# Burstner EBox charging failure



## TishF650 (Jan 10, 2008)

Hi,

I've got a problem with the ebox on my Burstner Delfin which now won't charge the leisure batteries either from the mains hook up or the solar panel but still charges from the engine. 

As a short term fix, until we reach Germany, does anyone know whether it would be possible for me to charge the batteries using a standard car battery charger running from our 230v system when we are on hook up? Or is this likely to do more damage to the electrical system or batteries?

All help gratefully received.

Chris


----------



## inkey-2008 (May 24, 2008)

I would think it should be okay, just like using a solar panel. 

If it is the electrobloc the you should be able to unplug the mains input plug which will disable the built incharger but the 12v side which is only a fuse box will work.

Andy


----------



## tramp (May 25, 2005)

hi Chris ,

should be no problem chargeing via external charger , just remove the positive lead to the habitation area first then reconnect after charging.

This problem is quite common, on the reverse of the lcd displat unit above the door remove and look at date of manufacture , also what operating system version comes up on displaty when turning on.

To see if its the lcd display or the control box under the seats , find another Delfin [quite common abroad  ] and ask to try their display in your van. If its good your lucky otherwise its a new book at a huge price, there is a company in the uk who repair them.

http://www.caravan-parts.org/www.caravan-parts.org/info.php?p=16

There is a company in Malpas Cheshire that apparently supplies new E Boxes for £500ish or will repair from £300ish.

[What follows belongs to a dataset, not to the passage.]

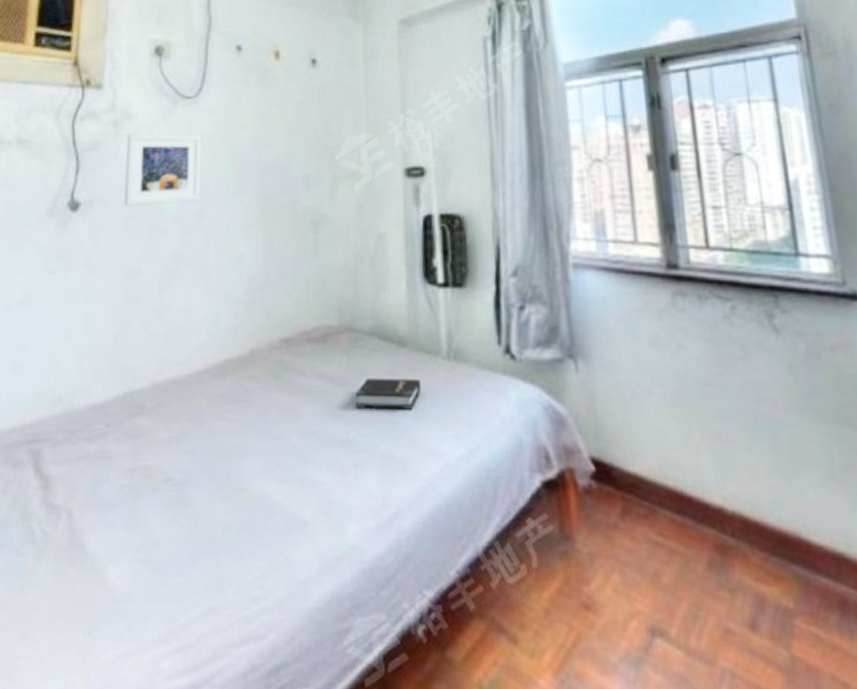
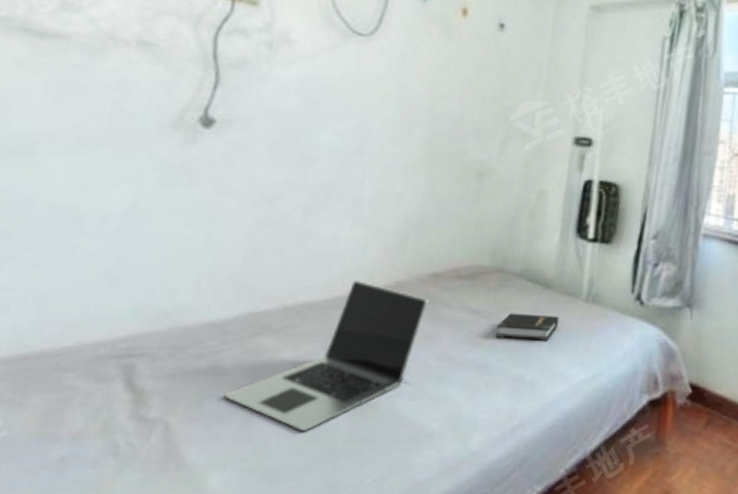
laptop: none [112,352,283,520] -> present [223,281,429,432]
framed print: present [124,133,202,207] -> none [271,58,372,137]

Website below.
Don't know anything about this company but found them on Internet whilst looking for Burstner parts.
Hope this proves useful to someone.

Russ


----------



## TishF650 (Jan 10, 2008)

Thanks and blimey that was quick.

The date on the control panel is 11 2005 and the numbers on start up are IO V2.34 and MFD 05 V3.5. Don't know what they mean though!

The van was imported from Germany and as I'll be heading past the dealer in the next month or so (currently in Croatia) I'll book in there for them to look at it. 

It does sound like a common problem but by travelling frequently and with the charger plan as a back up we should be able to manage.

Thanks again for the advice.

Chris


----------



## ubuntu1 (Jan 14, 2008)

*ebox*

I have the same problem right now. I have fitted a sterling charger so that I can recharge from the mains whilst away. When we get back I will replace the e-box again!!

No problem charging from the mains, your just putting 14v into the battery which is exactly the same as the e-box will do.


----------